Before he chose politics Jerry Brown spent time in a seminary discerning whether he had a vocation to the priesthood.  If he wants to be remembered as one of the state’s greatest leaders perhaps he would do well to remember that being fiscally responsible isn’t just good politics, it’s also good morals.

August 12th, 2010 at 9:15 pm
White House Aides Should Learn This Is Not the Time to Complain About Too Much Work

Victor Davis Hanson has some terrific commentary at National Review Online drawing out the distinctions between the well-paid, over-worked White House aides recently profiled by the New York Times, and the everyday Americans grinding it out during the Great Recession.

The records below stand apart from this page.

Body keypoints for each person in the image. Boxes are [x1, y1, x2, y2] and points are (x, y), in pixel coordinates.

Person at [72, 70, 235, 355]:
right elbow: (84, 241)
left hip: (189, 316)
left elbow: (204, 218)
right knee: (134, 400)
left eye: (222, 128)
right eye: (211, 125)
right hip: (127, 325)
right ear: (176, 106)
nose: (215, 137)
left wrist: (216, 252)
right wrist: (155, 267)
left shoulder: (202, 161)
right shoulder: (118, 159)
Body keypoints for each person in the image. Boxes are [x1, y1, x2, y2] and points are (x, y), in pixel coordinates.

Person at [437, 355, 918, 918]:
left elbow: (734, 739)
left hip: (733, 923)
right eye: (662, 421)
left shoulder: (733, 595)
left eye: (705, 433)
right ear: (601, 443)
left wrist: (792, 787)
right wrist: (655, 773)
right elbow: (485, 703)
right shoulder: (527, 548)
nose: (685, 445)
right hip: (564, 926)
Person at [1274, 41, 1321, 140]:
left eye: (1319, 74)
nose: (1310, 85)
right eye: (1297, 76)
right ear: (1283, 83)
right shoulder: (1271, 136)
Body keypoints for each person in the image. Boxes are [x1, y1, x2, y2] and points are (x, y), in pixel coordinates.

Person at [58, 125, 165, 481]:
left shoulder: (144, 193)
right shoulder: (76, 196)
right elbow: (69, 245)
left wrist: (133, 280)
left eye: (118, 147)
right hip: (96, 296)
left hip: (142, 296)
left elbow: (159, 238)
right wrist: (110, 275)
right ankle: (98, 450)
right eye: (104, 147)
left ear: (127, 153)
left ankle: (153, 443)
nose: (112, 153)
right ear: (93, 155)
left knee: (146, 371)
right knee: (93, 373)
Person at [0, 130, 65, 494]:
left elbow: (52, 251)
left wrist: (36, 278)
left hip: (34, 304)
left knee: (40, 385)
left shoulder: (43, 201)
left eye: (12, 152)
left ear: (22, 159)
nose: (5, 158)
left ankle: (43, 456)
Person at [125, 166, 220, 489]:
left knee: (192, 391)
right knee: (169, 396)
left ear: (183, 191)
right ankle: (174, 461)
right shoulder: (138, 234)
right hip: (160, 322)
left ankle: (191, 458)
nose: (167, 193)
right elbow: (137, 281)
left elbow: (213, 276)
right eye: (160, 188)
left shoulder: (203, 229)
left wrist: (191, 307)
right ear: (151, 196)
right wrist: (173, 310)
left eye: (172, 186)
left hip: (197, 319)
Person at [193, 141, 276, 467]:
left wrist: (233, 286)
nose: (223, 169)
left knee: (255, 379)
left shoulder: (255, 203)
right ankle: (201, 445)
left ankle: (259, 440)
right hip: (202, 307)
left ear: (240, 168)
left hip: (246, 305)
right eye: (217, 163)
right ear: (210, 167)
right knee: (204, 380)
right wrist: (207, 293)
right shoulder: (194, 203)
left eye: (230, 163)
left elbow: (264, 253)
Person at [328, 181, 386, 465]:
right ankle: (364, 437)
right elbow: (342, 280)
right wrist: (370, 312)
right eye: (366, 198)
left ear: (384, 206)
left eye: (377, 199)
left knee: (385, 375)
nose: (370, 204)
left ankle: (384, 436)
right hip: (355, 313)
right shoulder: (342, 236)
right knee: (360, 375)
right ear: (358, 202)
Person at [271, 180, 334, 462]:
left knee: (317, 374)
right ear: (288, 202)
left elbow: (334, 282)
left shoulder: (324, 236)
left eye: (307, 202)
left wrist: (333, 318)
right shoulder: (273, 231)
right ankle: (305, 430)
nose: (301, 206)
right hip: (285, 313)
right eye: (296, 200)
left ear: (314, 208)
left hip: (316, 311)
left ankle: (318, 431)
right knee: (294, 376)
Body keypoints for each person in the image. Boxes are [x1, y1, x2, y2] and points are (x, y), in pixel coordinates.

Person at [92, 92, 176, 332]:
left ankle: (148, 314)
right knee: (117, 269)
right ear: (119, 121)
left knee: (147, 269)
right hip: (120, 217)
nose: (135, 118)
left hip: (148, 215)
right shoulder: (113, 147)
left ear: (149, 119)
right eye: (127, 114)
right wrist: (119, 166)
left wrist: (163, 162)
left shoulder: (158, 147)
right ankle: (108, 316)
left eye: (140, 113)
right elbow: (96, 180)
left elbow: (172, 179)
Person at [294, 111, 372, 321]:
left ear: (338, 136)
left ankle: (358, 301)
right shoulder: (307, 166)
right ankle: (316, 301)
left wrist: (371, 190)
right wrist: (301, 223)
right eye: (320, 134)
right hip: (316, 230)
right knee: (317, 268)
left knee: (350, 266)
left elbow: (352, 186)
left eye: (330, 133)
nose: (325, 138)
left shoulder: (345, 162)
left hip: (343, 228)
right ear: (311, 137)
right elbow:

The Times wants to draw a sympathetic portrait of the heroic Obama cadre that suffers so much on our behalf. These are six-figure jobs that wear out one’s hands on the Blackberry, true, but serve as valuable stepping-stones to even higher-paying corporate jobs. And this is still a recession. This raise-the-bar griping will not go down well with the coal worker in Montana, the welder on a 30-story scaffold, or the oil worker offshore (e.g., it is not as if a Blackberry is going to blow up in one’s hands, or an acoustical tile is going to fall and crush one in the West Wing). It is all too reminiscent of the various explanations we’ve heard for why Michelle’s Costa del Sol sojourn was an understandable and much-needed refresher before the more arduous odyssey ahead on Martha’s Vineyard.